I do it all the time.


----------



## raptor700 (Jul 26, 2010)

Never tried searing anything before smokin, But I will try anything one time, twice if I like it !


----------



## celticgladiator (Jul 26, 2010)

i may give it a shot then. just wanted to make sure i wasnt going to ruin a butt in doing so. let it kiss the flames and then the smoke!


----------



## raptor700 (Jul 26, 2010)

If you try it let us (me)  know how it works.

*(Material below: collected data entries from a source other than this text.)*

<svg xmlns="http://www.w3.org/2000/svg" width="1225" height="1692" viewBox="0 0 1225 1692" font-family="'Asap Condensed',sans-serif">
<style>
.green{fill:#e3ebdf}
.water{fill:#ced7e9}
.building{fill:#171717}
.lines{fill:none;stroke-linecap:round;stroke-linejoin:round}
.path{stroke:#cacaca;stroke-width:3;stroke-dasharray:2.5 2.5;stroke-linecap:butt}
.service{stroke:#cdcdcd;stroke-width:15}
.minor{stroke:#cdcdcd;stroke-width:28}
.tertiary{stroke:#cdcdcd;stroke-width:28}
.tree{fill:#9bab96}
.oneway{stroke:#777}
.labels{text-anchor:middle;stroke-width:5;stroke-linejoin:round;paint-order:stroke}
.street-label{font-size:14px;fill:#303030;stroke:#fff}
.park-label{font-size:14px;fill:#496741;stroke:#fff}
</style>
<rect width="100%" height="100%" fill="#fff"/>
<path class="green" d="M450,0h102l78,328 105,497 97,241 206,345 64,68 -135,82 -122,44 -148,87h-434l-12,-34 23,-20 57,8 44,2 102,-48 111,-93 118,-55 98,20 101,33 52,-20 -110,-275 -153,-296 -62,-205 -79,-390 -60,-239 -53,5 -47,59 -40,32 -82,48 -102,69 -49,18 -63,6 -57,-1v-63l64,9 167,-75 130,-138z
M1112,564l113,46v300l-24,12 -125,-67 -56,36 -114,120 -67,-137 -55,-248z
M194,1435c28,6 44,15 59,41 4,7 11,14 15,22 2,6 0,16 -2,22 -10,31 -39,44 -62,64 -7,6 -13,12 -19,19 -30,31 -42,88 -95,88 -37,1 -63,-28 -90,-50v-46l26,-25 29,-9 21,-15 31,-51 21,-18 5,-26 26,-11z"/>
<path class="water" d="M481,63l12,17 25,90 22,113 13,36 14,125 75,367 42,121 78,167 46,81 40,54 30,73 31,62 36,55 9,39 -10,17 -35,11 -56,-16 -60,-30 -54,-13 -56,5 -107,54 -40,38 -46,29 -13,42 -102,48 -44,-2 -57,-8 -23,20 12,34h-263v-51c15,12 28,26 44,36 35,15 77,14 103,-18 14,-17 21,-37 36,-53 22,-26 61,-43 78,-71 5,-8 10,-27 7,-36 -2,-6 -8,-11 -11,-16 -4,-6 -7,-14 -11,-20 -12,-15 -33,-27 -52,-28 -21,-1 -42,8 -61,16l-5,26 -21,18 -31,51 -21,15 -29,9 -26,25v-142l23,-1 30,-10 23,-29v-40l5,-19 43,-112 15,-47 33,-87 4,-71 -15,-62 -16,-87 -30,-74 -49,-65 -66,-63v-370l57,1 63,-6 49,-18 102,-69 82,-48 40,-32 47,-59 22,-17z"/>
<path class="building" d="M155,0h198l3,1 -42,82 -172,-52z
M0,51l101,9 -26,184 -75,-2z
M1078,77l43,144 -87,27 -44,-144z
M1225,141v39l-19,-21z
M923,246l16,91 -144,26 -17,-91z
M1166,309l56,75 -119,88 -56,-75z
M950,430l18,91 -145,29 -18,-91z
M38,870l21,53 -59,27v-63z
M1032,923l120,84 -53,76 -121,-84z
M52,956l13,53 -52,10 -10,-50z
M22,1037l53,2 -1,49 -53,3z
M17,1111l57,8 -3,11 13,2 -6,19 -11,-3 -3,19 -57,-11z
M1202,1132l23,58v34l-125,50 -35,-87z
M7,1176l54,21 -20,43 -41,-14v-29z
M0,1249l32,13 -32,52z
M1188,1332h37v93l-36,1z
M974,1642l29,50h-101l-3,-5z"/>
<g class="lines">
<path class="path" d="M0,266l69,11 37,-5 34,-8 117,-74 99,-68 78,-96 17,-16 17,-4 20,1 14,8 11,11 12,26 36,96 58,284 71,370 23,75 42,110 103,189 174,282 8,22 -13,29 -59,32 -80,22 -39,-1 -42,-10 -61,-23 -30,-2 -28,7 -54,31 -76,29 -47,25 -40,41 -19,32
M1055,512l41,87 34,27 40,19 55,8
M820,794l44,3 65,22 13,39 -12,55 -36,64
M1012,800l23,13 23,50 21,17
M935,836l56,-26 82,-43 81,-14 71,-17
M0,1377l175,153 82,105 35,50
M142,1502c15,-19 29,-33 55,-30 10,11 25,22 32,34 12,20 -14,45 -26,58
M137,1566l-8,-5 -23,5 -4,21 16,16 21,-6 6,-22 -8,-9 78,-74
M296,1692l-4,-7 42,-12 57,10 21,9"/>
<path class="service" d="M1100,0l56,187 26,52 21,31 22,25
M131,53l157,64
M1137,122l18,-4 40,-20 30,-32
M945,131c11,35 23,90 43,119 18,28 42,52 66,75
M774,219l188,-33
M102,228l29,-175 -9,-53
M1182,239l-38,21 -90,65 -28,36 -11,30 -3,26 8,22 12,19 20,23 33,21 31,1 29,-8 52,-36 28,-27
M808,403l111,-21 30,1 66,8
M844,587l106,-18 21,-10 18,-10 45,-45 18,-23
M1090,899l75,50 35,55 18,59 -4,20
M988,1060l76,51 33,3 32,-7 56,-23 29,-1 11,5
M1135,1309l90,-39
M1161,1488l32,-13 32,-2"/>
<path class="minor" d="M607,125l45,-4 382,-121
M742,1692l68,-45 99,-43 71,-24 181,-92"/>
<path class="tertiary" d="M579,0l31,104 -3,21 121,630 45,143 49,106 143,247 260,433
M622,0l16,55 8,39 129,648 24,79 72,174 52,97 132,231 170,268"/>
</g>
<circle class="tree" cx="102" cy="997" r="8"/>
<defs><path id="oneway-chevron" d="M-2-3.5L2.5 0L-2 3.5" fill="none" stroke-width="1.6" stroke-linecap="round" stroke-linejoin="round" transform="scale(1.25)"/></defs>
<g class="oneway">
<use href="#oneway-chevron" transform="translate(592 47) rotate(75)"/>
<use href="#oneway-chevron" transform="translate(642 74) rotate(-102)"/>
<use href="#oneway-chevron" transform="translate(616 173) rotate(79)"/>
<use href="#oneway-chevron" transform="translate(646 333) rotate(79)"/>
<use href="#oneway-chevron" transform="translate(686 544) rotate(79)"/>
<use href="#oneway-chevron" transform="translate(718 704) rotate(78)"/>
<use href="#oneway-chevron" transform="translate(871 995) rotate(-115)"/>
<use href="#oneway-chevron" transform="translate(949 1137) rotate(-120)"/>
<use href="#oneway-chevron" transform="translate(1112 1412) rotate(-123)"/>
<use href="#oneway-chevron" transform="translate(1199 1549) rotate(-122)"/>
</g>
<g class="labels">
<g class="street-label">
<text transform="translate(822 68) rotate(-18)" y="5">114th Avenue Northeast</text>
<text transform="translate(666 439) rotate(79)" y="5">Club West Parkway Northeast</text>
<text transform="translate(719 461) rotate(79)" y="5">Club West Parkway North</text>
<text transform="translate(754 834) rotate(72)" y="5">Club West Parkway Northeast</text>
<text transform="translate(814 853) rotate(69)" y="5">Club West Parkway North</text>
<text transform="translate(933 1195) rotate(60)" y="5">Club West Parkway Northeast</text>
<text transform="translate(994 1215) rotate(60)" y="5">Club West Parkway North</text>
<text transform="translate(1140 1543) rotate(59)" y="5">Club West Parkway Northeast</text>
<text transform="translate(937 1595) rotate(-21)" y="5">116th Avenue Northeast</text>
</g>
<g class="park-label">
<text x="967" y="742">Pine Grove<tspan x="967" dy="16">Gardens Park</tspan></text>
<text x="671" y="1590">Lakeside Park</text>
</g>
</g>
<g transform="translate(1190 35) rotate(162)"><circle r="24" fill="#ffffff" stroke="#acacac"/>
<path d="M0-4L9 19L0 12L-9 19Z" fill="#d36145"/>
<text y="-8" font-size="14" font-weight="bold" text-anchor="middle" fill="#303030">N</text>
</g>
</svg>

Never tried it....


----------



## celticgladiator (Jul 26, 2010)

i think i'm going to do a butt in a week or so. have one in the freezer. i'll be sure to post pics when i do.


----------



## ecducit (Jul 27, 2010)

I'd wondered that myself, since that IS what you do to any roast before going into an oven or a slow cooker.  I looked at the Boston Butt going into my smoker yesterday and told it "I should sear you."

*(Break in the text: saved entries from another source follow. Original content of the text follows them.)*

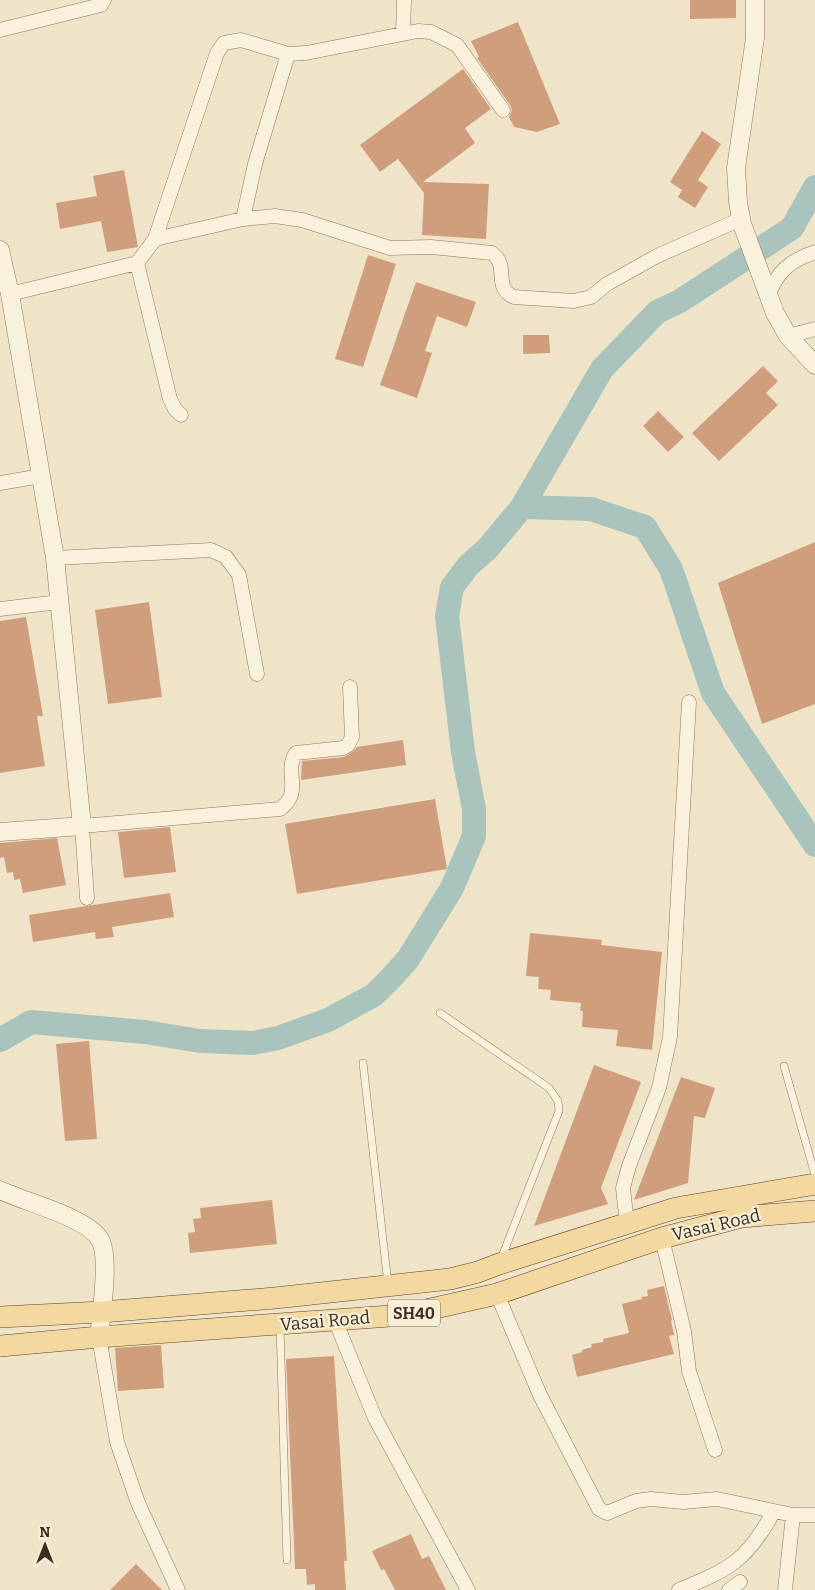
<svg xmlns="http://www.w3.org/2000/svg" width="815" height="1590" font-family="Bitter,serif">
<rect width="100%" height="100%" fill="#f0e4c8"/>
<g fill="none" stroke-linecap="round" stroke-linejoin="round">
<!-- river -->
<path stroke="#a9c4bc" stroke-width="24" d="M522,507L591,509L645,527L671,569L713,693L815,845
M0,1040L31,1022L145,1032L200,1041L253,1043L278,1038L328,1020L374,995L392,977L408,959L452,888L474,836V809L463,752L447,616L452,587L468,566L488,548L522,507L602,369L657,312L680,301L792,228L815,187"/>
</g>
<!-- building -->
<path fill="#cf9f7d" d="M690,0H736V18L690,19Z
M518,22L560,124L537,132L514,127L509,117L512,110L510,105L477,58L479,57L471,41Z
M463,69L491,109L465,128L475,143L423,182L489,184L486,239L422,235L424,193L398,159L380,172L360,145Z
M702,131L721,144L698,180L708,187L695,208L678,197L682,190L670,182Z
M124,170L138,247L107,252L101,221L60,229L56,203L97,196L93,176Z
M368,255L396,264L363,367L335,359Z
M416,282L476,302L467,327L437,316L425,351L432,353L417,398L380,385Z
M523,335H549L550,353L523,354Z
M763,366L778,381L766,393L778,405L719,461L692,433Z
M658,411L684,437L668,452L643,426Z
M815,542V704L762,724L718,583Z
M149,602L162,697L108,704L95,610Z
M26,617L43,716H37L45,766L0,773V621Z
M403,740L406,765L301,780L302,761L344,757L352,752L357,747Z
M435,799L447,869L297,894L285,824Z
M170,827L176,872L124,878L118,832Z
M57,838L66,885L23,893L20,879L14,880L13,872L7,873L4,857L0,858V843Z
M170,893L174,917L112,927L114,937L96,939L95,932L33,942L29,915Z
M530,933L602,940L601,945L662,952L652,1050L616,1046L618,1030L582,1027L583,1011H580L581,1003L550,1000L551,990L538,989L539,977L526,976Z
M89,1041L97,1139L65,1141L56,1044Z
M594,1065L641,1082L601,1188L608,1204L534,1226Z
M681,1077L715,1088L705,1118L694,1116L688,1183L634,1200Z
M272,1200L277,1244L190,1253L188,1233L195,1232L193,1219L201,1218L200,1208Z
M664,1286L672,1320L671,1321L674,1335L669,1336L674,1354L577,1377L572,1355L582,1352V1350L592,1347L591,1344L603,1342V1339L629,1333L622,1304L642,1299L641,1297L648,1296L647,1290Z
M161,1345L164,1388L118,1391L115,1348Z
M334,1356L347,1561H344L346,1590H315V1584L307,1585L306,1569H295L286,1359Z
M411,1534L422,1559L429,1556L446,1590H395L384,1569L381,1570L372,1551Z
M136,1564L162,1590H110Z"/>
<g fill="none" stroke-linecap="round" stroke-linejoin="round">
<defs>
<path id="service" d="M440,1013L549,1088L558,1101L559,1111L501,1259
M363,1063L388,1284
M784,1066L815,1175
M280,1326L287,1560"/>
<path id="minor" d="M0,30L101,5L104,0
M403,34L404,0
M243,219L255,164L288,54
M155,239L243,219L275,216L302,220L390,248L431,247L492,253C510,266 492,287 514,297L574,301L591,297L607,284L657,256L741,219
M137,263L170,399L175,409L181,415
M10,294L137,263L155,239L217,53L224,43L241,40L288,54L306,53L418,31L431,32L457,45L503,110
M768,296C778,271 789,261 815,252
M788,336L815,329
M0,483L41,476
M55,558L211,550L226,557L239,575L257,674
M0,609L59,602
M87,898L82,826L280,809C304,792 283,772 296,753L343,748L348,745L352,737L350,687
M627,1224L623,1188L629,1166L659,1088L670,1037L689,702
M662,1238L684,1331L689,1371L715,1450
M497,1294L540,1395L599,1509L607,1513L636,1501L651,1499L683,1502L717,1499L774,1511
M335,1320L375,1418L468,1590
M99,1337L117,1442L138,1503L178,1590
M679,1590C730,1569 747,1561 774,1511L793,1515H815
M729,1590L740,1582
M785,1590L793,1515"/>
<path id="tertiary" d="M755,0V38L736,168L738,202L742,224L775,313L788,336L815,365
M0,250L10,294L55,558L82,826L0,832
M0,1190C25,1202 85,1217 99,1238C111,1254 101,1316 99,1337"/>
<path id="primary" d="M0,1317L102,1312L275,1298L450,1279L478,1272L499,1264L676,1208L815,1184
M0,1346L99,1337L404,1315L497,1294L662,1238L741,1217L815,1211"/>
</defs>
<!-- service casing -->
<use href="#service" stroke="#8d765c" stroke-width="8"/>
<!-- minor casing -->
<use href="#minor" stroke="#8d765c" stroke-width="15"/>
<!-- tertiary casing -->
<use href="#tertiary" stroke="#8d765c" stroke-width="19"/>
<!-- primary casing -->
<use href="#primary" stroke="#5b4430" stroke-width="22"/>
<!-- service -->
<use href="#service" stroke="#faf1dc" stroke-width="7"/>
<!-- minor -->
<use href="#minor" stroke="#faf1dc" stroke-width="14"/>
<!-- tertiary -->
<use href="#tertiary" stroke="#faf1dc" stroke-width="18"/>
<!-- primary -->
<use href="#primary" stroke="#f3d9a0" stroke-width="21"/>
</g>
<g text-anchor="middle" stroke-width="4.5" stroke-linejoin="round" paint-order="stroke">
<!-- shield labels -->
<rect fill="#f7eed8" stroke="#756857" stroke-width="1" x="388" y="1299.5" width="52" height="27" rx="4"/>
<g font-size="16" font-weight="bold" fill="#3d2e20">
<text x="414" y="1319">SH40</text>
</g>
<!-- street labels -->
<g font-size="18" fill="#3d2e20" stroke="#f7eed8">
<text transform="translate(716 1225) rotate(-13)" y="6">Vasai Road</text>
<text transform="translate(325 1321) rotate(-5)" y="6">Vasai Road</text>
</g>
</g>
<!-- north arrow -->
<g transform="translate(45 1545)" stroke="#f7eed8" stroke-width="4" paint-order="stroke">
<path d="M0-4L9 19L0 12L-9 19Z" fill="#3d2e20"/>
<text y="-8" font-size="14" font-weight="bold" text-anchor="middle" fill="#3d2e20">N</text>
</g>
</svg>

Might contribute to better "bark" on the outside?

Maybe greater moisture retention and a juicier product?

You might've just created a new "secret" to greater smoking success.


----------



## celticgladiator (Jul 28, 2010)

it's my understanding that searing retaining moisture is a myth but i would think it would add another level of flavor to the finished product. i'm sure its been done a lot as people do it with brisket all the time. one way to find out i guess,


----------



## johnnybigsmoke (Jul 28, 2010)

Isn't pork fun??? Good times!!! 
	

	
	
		
		



		
		
	


	





I think that searing the butt would provide a whole new level of flavor... I'm doing a whole shoulder this weekend for a camping trip... I'm going to sear the smaller part and give it a shot... I should have some great pictures for y'all mid next week.

The only issue i see with this is "to rub or not to rub"... I'm thinking that if I use a rub on it and throw it on the grill to get the sear on it, won't the sugar in the rub burn and leave a crappy taste on it? I love my rub and I love a good bark so this is crucial for me... Do i sear it, then rub it, then smoke it? do i use a rub with no sugar in? Does anyone have any input on this??? This is new territory for me!


----------



## realtorterry (Jul 28, 2010)

maybe try the turbinado sugar if your not already?


----------



## Bearcarver (Jul 28, 2010)

Searing your Pork Butt will give it some extra flavor.

Backing up to close to the fire will sear your Butt & more than likely cause some pain.

Bear


----------



## johnnybigsmoke (Jul 28, 2010)

realtorterry said:


> maybe try the turbinado sugar if your not already?


Turbinado Sugar??? Forgive my ignorance but please explain...


----------



## johnnybigsmoke (Jul 28, 2010)

Bearcarver said:


> Searing your Pork Butt will give it some extra flavor.
> 
> Backing up to close to the fire will sear your Butt & more than likely cause some pain.
> 
> Bear


Thanks for the heads up, Bear... Knowing me, this is going to be a very real possibility this weekend!!!


----------